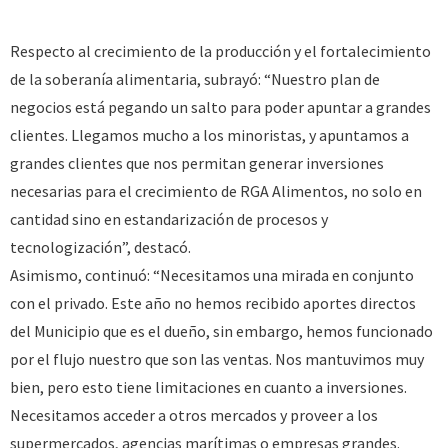
Respecto al crecimiento de la producción y el fortalecimiento
de la soberanía alimentaria, subrayó: “Nuestro plan de
negocios está pegando un salto para poder apuntar a grandes
clientes. Llegamos mucho a los minoristas, y apuntamos a
grandes clientes que nos permitan generar inversiones
necesarias para el crecimiento de RGA Alimentos, no solo en
cantidad sino en estandarización de procesos y
tecnologización”, destacó.
Asimismo, continuó: “Necesitamos una mirada en conjunto
con el privado. Este año no hemos recibido aportes directos
del Municipio que es el dueño, sin embargo, hemos funcionado
por el flujo nuestro que son las ventas. Nos mantuvimos muy
bien, pero esto tiene limitaciones en cuanto a inversiones.
Necesitamos acceder a otros mercados y proveer a los
supermercados, agencias marítimas o empresas grandes.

- **Problem requirements**: All lines in the data above from the one with "grandes clientes que" through the one with "mirada en conjunto" must be repeated exactly, and no others.

- **Solution to this problem**:
grandes clientes que nos permitan generar inversiones
necesarias para el crecimiento de RGA Alimentos, no solo en
cantidad sino en estandarización de procesos y
tecnologización”, destacó.
Asimismo, continuó: “Necesitamos una mirada en conjunto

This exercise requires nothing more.